Can you print every line of the data below verbatim, without changing a character, but leave out the pictures?

• **ENTRIES PROVIDED**:
=======
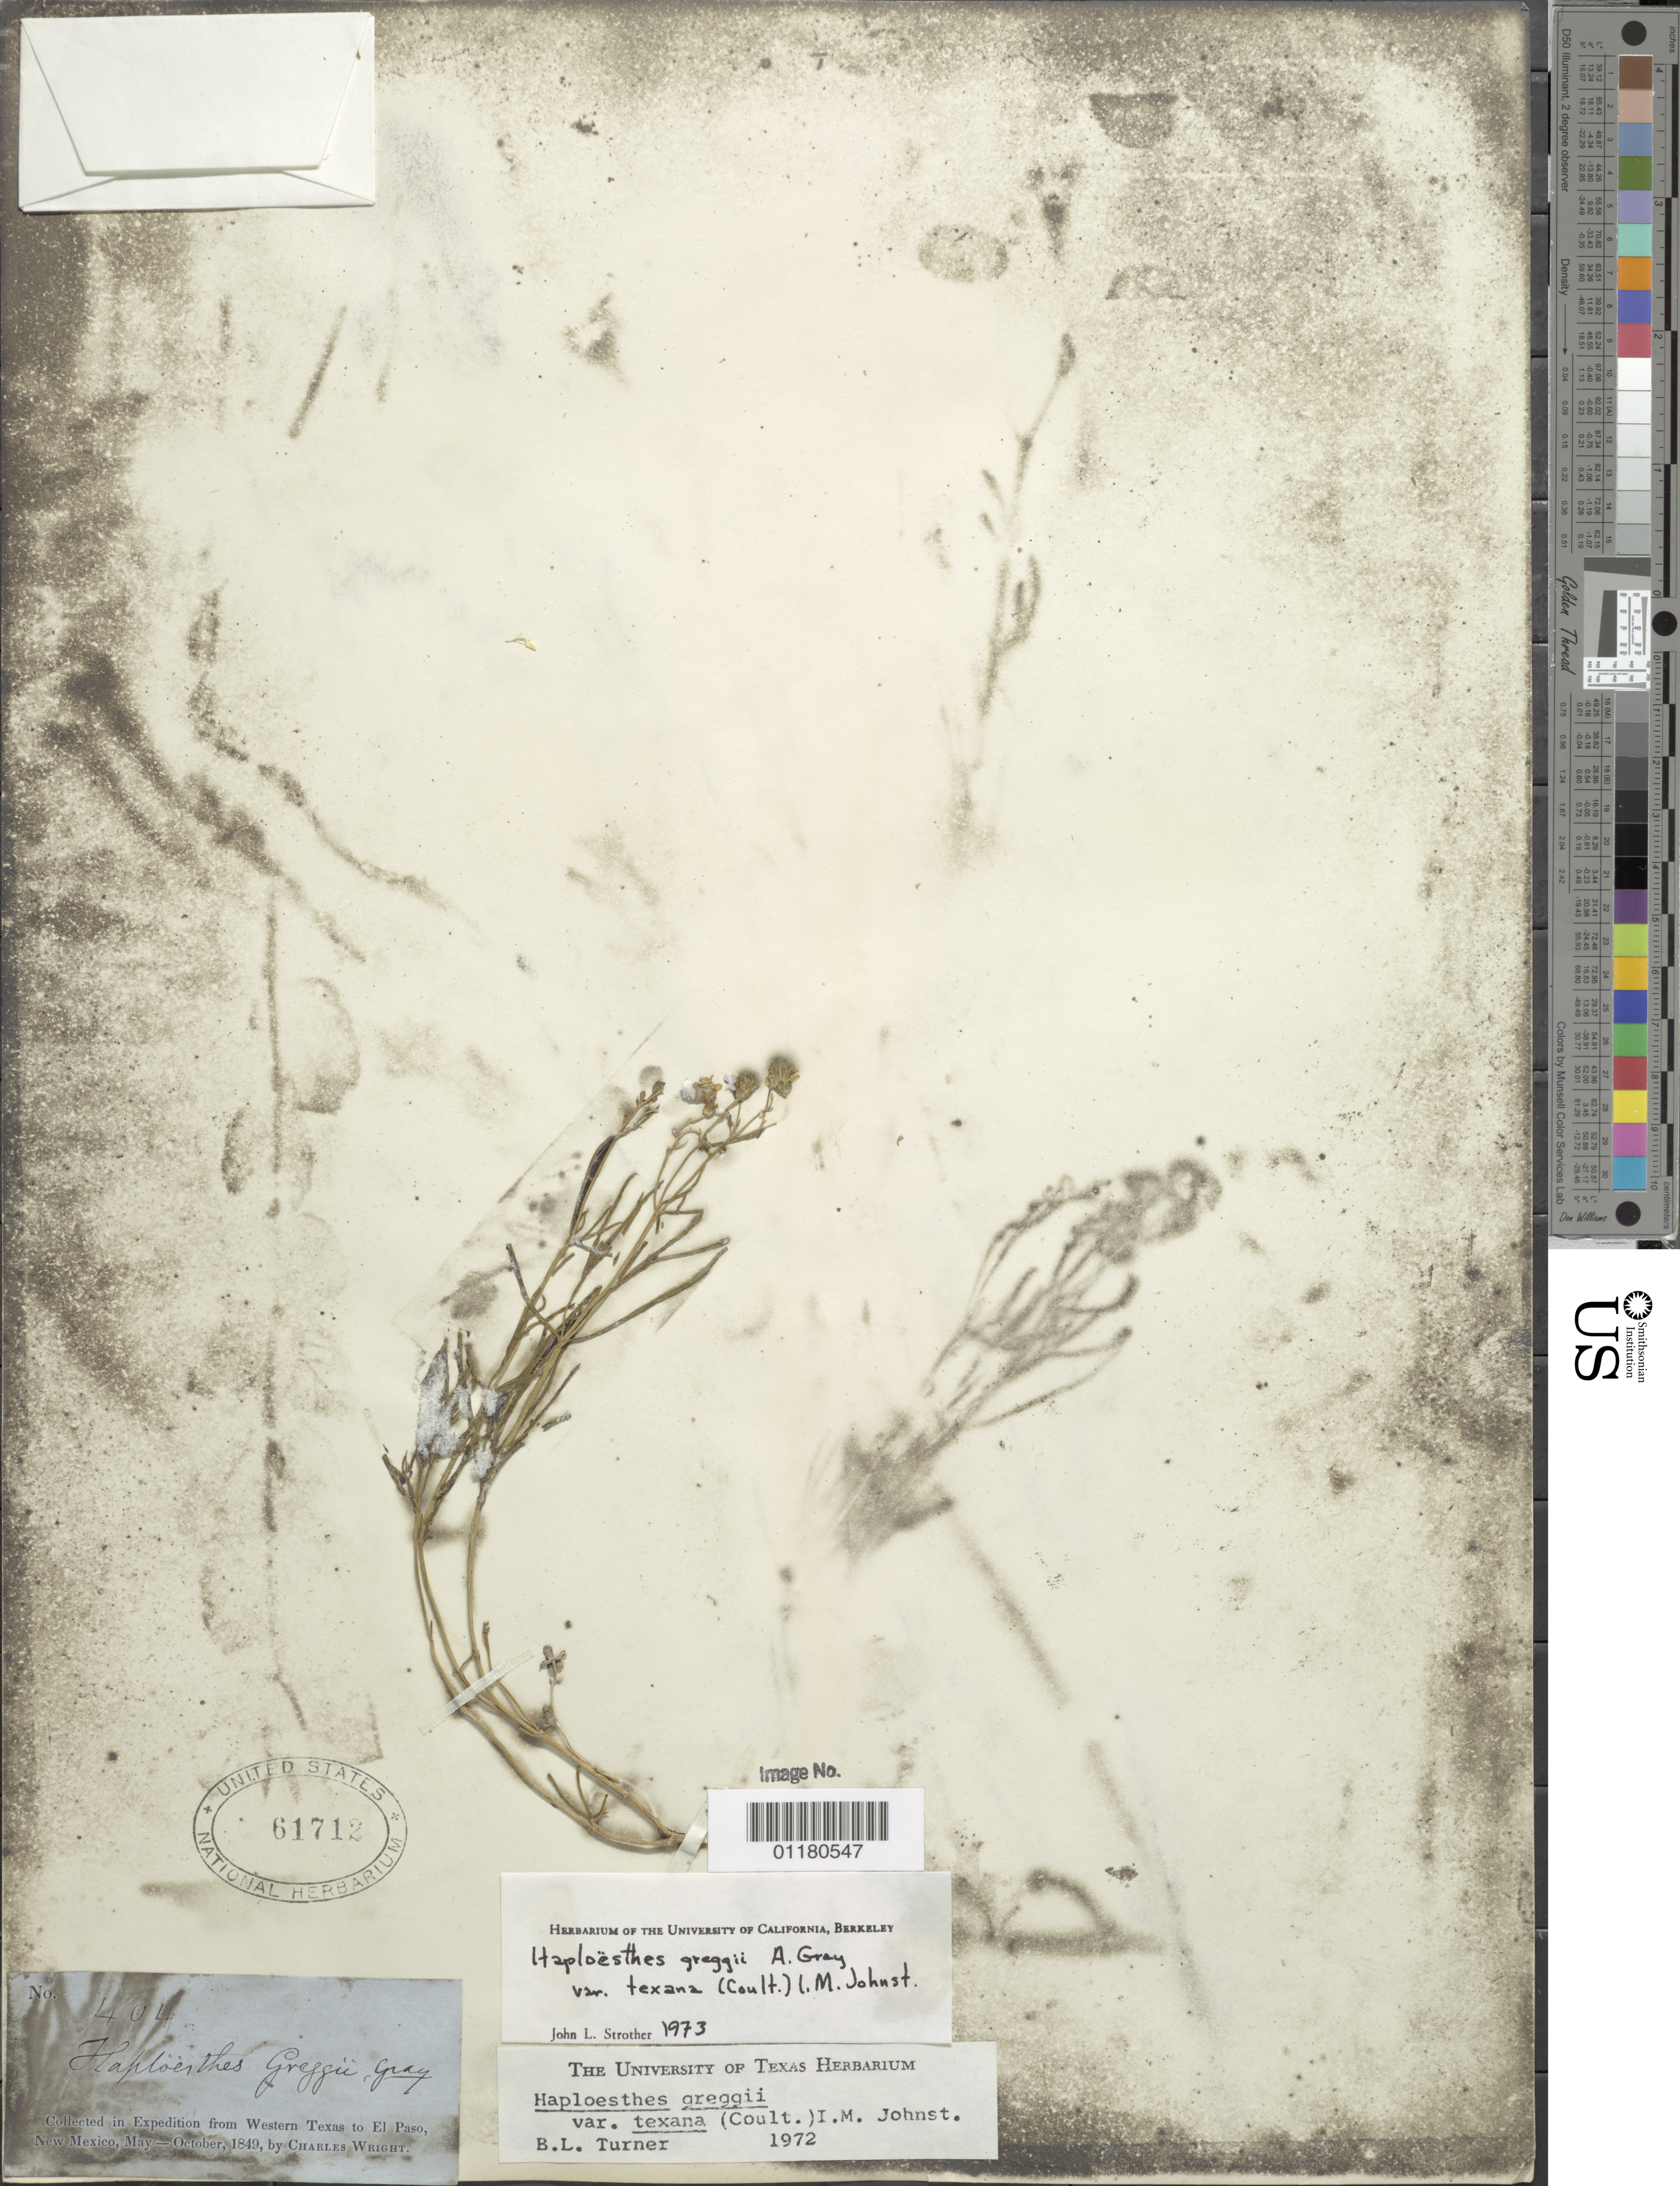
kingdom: Plantae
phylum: Tracheophyta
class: Magnoliopsida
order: Asterales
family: Asteraceae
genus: Haploesthes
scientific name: Haploesthes greggii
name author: A. Gray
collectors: C. Wright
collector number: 404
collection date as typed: May 1849 to -- Oct 1849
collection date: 1849-05/1849-10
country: United States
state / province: New Mexico / Texas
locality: W Texas to El Paso, New Mexico.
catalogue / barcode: US 61712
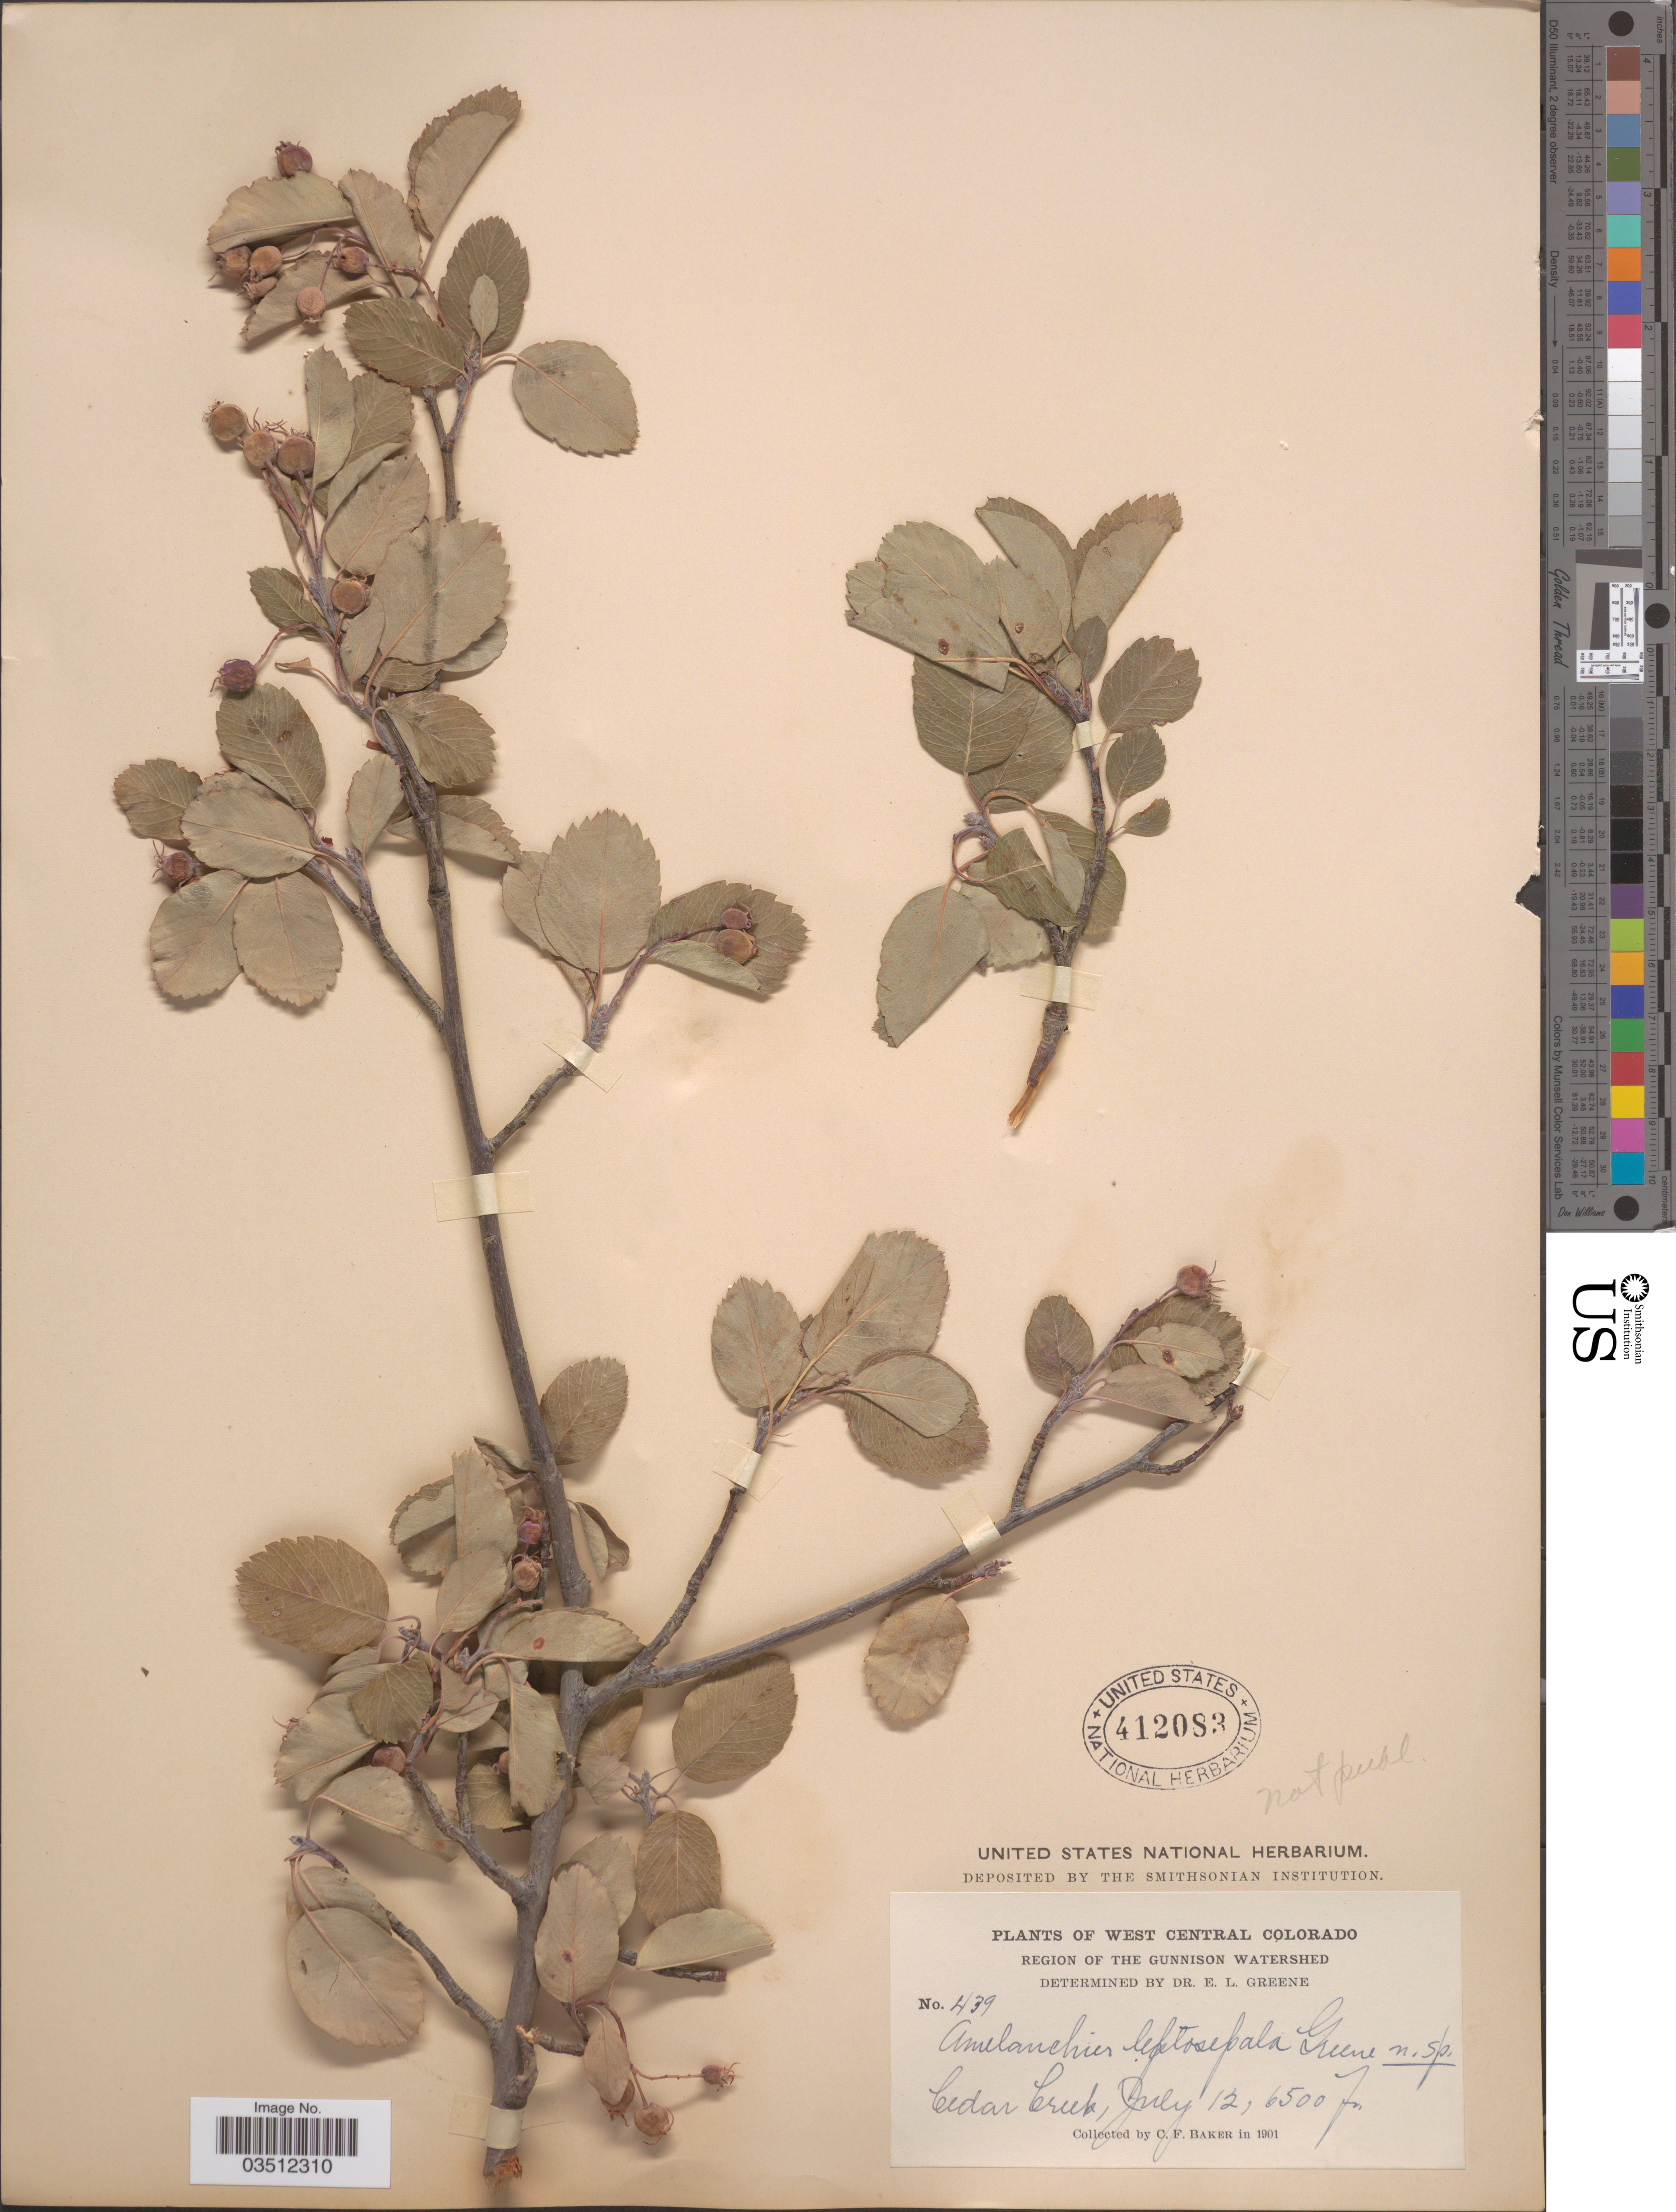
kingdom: Plantae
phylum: Tracheophyta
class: Magnoliopsida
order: Rosales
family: Rosaceae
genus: Amelanchier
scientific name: Amelanchier leptosepala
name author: Greene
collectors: C. F. Baker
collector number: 439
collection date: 1901-07-12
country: United States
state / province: Colorado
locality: West Central Colorado. Region of Gunnison Watershed. Cedar Creek.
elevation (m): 1981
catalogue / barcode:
=======
• **PROBLEM SOLUTION**:
kingdom: Plantae
phylum: Tracheophyta
class: Magnoliopsida
order: Asterales
family: Asteraceae
genus: Haploesthes
scientific name: Haploesthes greggii
name author: A. Gray
collectors: C. Wright
collector number: 404
collection date as typed: May 1849 to -- Oct 1849
collection date: 1849-05/1849-10
country: United States
state / province: New Mexico / Texas
locality: W Texas to El Paso, New Mexico.
catalogue / barcode: US 61712
kingdom: Plantae
phylum: Tracheophyta
class: Magnoliopsida
order: Rosales
family: Rosaceae
genus: Amelanchier
scientific name: Amelanchier leptosepala
name author: Greene
collectors: C. F. Baker
collector number: 439
collection date: 1901-07-12
country: United States
state / province: Colorado
locality: West Central Colorado. Region of Gunnison Watershed. Cedar Creek.
elevation (m): 1981
catalogue / barcode:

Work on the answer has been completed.